Skip to content

Docling Document Intelligence Skill

Use this skill to parse, convert, chunk, and analyze documents with Docling. It handles both local file paths and URLs, and outputs either Markdown or structured JSON (DoclingDocument).

Conversion uses the docling CLI (installed with pip install docling). The Python API is used only for features the CLI does not expose (chunking, VLM remote-API endpoint configuration, hybrid force_backend_text mode).

Scope

Task Covered
Parse PDF / DOCX / PPTX / HTML / image
Convert to Markdown
Export as DoclingDocument JSON
Chunk for RAG (hybrid: heading + token) ✅ (Python API)
Analyze structure (headings, tables, figures) ✅ (Python API)
OCR for scanned PDFs ✅ (auto-enabled)
Multi-source batch conversion

Step-by-Step Instructions

1. Resolve the input

Determine whether the user supplied a local path or a URL. The docling CLI accepts both directly.

▸ **RECORD SET**
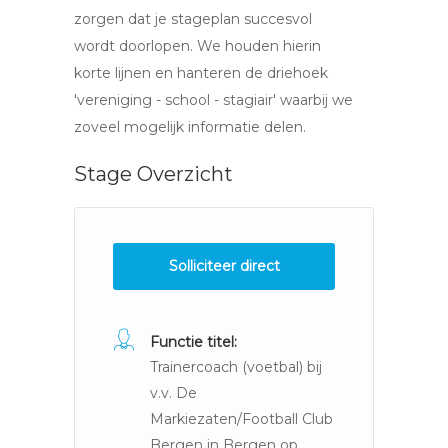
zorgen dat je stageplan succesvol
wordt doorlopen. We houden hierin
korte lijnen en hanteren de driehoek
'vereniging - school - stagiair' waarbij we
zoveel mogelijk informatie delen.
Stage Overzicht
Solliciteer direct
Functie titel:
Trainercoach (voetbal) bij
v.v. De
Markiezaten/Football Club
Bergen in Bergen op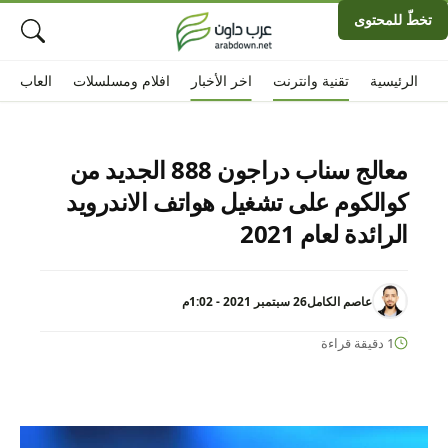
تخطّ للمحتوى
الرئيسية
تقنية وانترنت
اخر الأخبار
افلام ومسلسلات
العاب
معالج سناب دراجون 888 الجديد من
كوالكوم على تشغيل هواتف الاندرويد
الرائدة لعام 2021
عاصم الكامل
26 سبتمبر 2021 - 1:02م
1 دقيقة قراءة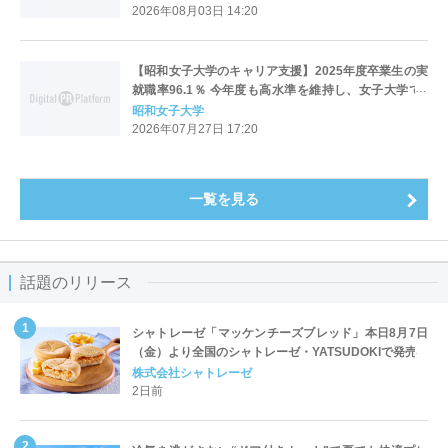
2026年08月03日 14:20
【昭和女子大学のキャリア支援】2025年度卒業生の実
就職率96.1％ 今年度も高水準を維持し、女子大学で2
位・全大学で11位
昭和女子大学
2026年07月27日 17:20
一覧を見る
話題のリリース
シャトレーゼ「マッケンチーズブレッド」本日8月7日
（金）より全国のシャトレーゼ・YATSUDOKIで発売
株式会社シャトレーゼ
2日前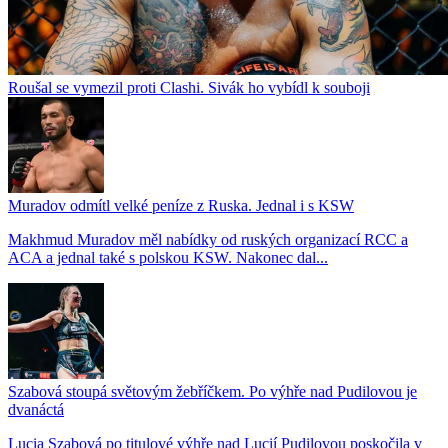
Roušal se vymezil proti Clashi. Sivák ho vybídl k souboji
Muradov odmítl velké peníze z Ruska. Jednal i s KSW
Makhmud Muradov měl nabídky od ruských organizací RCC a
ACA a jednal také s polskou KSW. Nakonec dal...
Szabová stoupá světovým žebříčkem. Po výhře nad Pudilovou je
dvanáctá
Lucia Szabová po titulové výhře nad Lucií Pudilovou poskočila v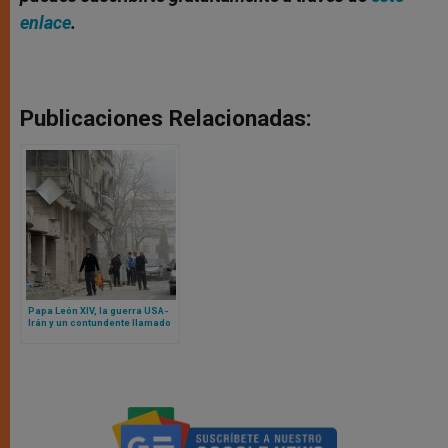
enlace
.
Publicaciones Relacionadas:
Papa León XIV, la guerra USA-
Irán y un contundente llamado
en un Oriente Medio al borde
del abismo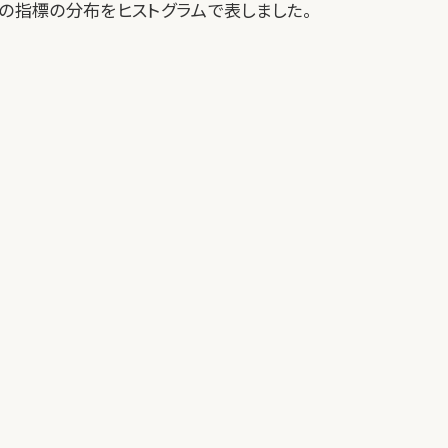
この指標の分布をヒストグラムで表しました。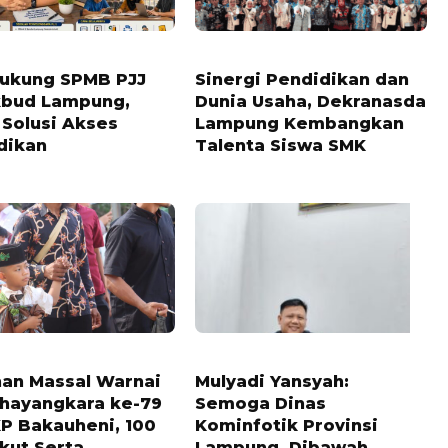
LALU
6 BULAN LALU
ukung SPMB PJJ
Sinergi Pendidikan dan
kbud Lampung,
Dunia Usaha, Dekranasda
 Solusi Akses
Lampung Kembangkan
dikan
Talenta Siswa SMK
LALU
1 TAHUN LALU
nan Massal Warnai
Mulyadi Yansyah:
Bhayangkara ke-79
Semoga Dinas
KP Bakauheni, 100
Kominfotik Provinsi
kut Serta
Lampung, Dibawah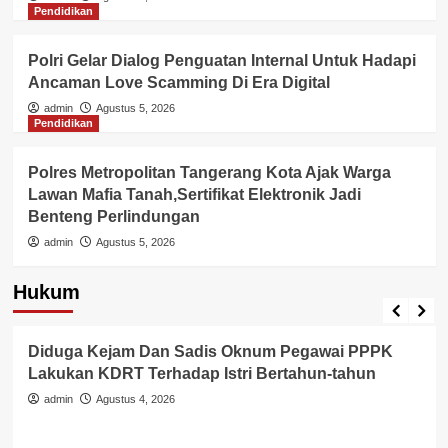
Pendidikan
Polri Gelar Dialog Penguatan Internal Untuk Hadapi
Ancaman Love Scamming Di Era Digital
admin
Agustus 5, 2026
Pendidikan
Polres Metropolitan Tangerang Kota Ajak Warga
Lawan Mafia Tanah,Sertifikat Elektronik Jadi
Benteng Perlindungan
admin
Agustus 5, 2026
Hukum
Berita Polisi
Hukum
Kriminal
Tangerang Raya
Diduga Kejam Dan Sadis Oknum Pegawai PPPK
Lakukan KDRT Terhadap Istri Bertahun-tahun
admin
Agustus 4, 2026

▸ **WHAT THIS EXERCISE ASKS**
#1 Retype the Docling skill text starting at "Docling Document Intelligence" and ending at "hybrid force_backend_text mode).".
#2 Answer these from the Docling skill text:
(a) What command installs the docling CLI?
(b) What two output formats does the skill produce?
(c) What does the text say about OCR for scanned PDFs?
The data stands apart from the Docling skill text and is not covered by any task.

▸ **TASK RESPONSES**
#1
Docling Document Intelligence Skill

Use this skill to parse, convert, chunk, and analyze documents with Docling. It handles both local file paths and URLs, and outputs either Markdown or structured JSON (DoclingDocument).

Conversion uses the docling CLI (installed with pip install docling). The Python API is used only for features the CLI does not expose (chunking, VLM remote-API endpoint configuration, hybrid force_backend_text mode).

#2
(a) pip install docling
(b) Markdown or structured JSON (DoclingDocument)
(c) It is auto-enabled.